1 Sep 2011

Parties criticise Govt plan for asset sales

4:03 am on 1 September 2011

The Government's plan to limit private shareholdings in State-owned companies to 10% has been criticised by the Labour and ACT parties.

Labour leader Phil Goff says it will not work, while ACT leader Don Brash says it is simply a political ploy to reassure people large chunks of these assets will not be bought by foreign companies.

The Government will proceed with the partial privatisation of Genesis Energy, Meridian Energy, Mighty River Power, Solid Energy and Air New Zealand if it is re-elected at the election on 26 November.

On Wednesday, it announced investors looking to buy stakes in the companies will face a cap on the size of their shareholding, likely to be set at 10%.

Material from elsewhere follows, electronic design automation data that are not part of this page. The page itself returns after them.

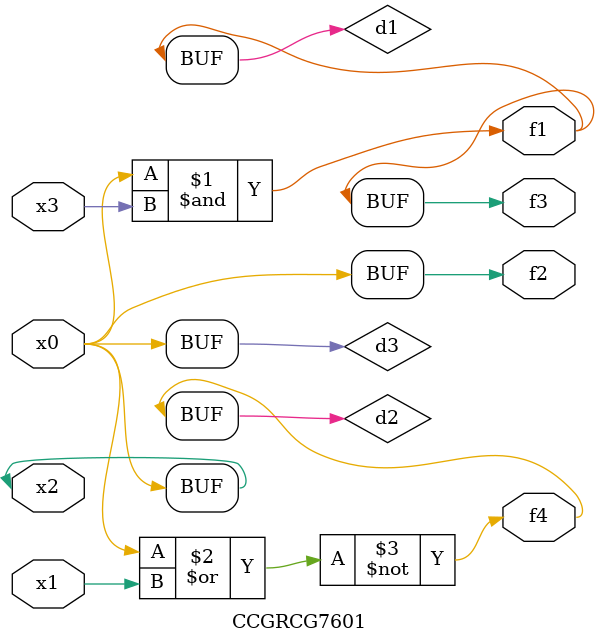
<source format=v>
module CCGRCG7601(
	input x0, x1, x2, x3,
	output f1, f2, f3, f4
);

	wire d1, d2, d3;

	and (d1, x2, x3);
	nor (d2, x0, x1);
	buf (d3, x0, x2);
	assign f1 = d1;
	assign f2 = d3;
	assign f3 = d1;
	assign f4 = d2;
endmodule

</source>
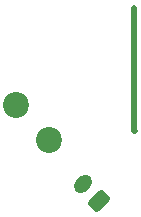
<source format=gbr>
%TF.GenerationSoftware,KiCad,Pcbnew,7.0.9*%
%TF.CreationDate,2023-12-20T17:33:42-07:00*%
%TF.ProjectId,vb_controller_shoulder_left_pcb,76625f63-6f6e-4747-926f-6c6c65725f73,4a*%
%TF.SameCoordinates,Original*%
%TF.FileFunction,Copper,L2,Bot*%
%TF.FilePolarity,Positive*%
%FSLAX46Y46*%
G04 Gerber Fmt 4.6, Leading zero omitted, Abs format (unit mm)*
G04 Created by KiCad (PCBNEW 7.0.9) date 2023-12-20 17:33:42*
%MOMM*%
%LPD*%
G01*
G04 APERTURE LIST*
G04 Aperture macros list*
%AMRoundRect*
0 Rectangle with rounded corners*
0 $1 Rounding radius*
0 $2 $3 $4 $5 $6 $7 $8 $9 X,Y pos of 4 corners*
0 Add a 4 corners polygon primitive as box body*
4,1,4,$2,$3,$4,$5,$6,$7,$8,$9,$2,$3,0*
0 Add four circle primitives for the rounded corners*
1,1,$1+$1,$2,$3*
1,1,$1+$1,$4,$5*
1,1,$1+$1,$6,$7*
1,1,$1+$1,$8,$9*
0 Add four rect primitives between the rounded corners*
20,1,$1+$1,$2,$3,$4,$5,0*
20,1,$1+$1,$4,$5,$6,$7,0*
20,1,$1+$1,$6,$7,$8,$9,0*
20,1,$1+$1,$8,$9,$2,$3,0*%
%AMHorizOval*
0 Thick line with rounded ends*
0 $1 width*
0 $2 $3 position (X,Y) of the first rounded end (center of the circle)*
0 $4 $5 position (X,Y) of the second rounded end (center of the circle)*
0 Add line between two ends*
20,1,$1,$2,$3,$4,$5,0*
0 Add two circle primitives to create the rounded ends*
1,1,$1,$2,$3*
1,1,$1,$4,$5*%
G04 Aperture macros list end*
%TA.AperFunction,ComponentPad*%
%ADD10C,2.200000*%
%TD*%
%TA.AperFunction,ComponentPad*%
%ADD11RoundRect,0.250000X0.689429X0.194454X0.194454X0.689429X-0.689429X-0.194454X-0.194454X-0.689429X0*%
%TD*%
%TA.AperFunction,ComponentPad*%
%ADD12HorizOval,1.200000X0.194454X0.194454X-0.194454X-0.194454X0*%
%TD*%
%TA.AperFunction,ViaPad*%
%ADD13C,0.508000*%
%TD*%
%TA.AperFunction,Conductor*%
%ADD14C,0.500000*%
%TD*%
G04 APERTURE END LIST*
D10*
%TO.P,JW8,1,1*%
%TO.N,Net-(J1-Pin_1)*%
X140900000Y-113000000D03*
%TD*%
%TO.P,JW5,1,1*%
%TO.N,Net-(J1-Pin_2)*%
X143650000Y-116000000D03*
%TD*%
D11*
%TO.P,J1,1,Pin_1*%
%TO.N,Net-(J1-Pin_1)*%
X147914214Y-121114214D03*
D12*
%TO.P,J1,2,Pin_2*%
%TO.N,Net-(J1-Pin_2)*%
X146500000Y-119700000D03*
%TD*%
D13*
%TO.N,Net-(J1-Pin_2)*%
X150950000Y-115250000D03*
X150900000Y-104800000D03*
%TD*%
D14*
%TO.N,Net-(J1-Pin_2)*%
X150900000Y-115200000D02*
X150950000Y-115250000D01*
X150900000Y-104800000D02*
X150900000Y-115200000D01*
%TD*%
M02*

</source>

The Government is also expecting 85% to 90% of shares in these companies to remain in New Zealand hands, including it retaining a 51% stake.

Finance Minister Bill English says the large and growing pool of New Zealand investment funds will ensure strong local demand for the $5 billion to $7 billion worth of shares to be sold. He says final arrangements will be made next year.

State Owned Enterprises Minister Tony Ryall acknowledges that foreign investors will be able to bid for shares, but repeated National's commitment that it will sell only up to 49% of these companies if it leads the Government after the election.

Parties sceptical about cap

Labour leader Phil Goff does not believe the 10% cap will prevent a takeover of the companies.

"What that effectively means is that five corporates will be able to take over and own the 49% on the block and nobody believes for a moment that they're going to stop at 49%.

"This is just the thin edge of the wedge - it's a softening up of the New Zealand public. The whole lot will be sold."

Don Brash is also sceptical about the 10% cap - but for different reasons.

"I suspect it was put in place to reassure New Zealanders that large chunks of these assets won't be bought by foreign companies or institutions.

"I find it difficult to see why a foreign company would buy a large chunk of these assets, given the fact that the Government will retain a 51 percent majority."

Dr Brash says the Government would take an entirely different approach if it wanted to get the best price for the companies.

"To get top dollar, you'd almost certainly want to sell these SOEs as a whole - not a minority stake in them - and you'd almost certainly do a trade sale as the way of maximising the return to the taxpayer. But for political reasons, the Government's decided they can't do that."

But Phil Goff says the Government will lose income when the Government partially privatises State-owned companies.

"Bill English says this isn't about selling the family silver - he's right. It's not the family silver - it's the most profitable of family businesses that they are selling.

"In the latest report that's just come out, those companies that they're putting on the block for sale returned to Kiwi investors, the taxpayers, $900 million in dividends last year."

Mr Goff says people will have the chance at the general election to either vote for asset sales or to retain them in public ownership.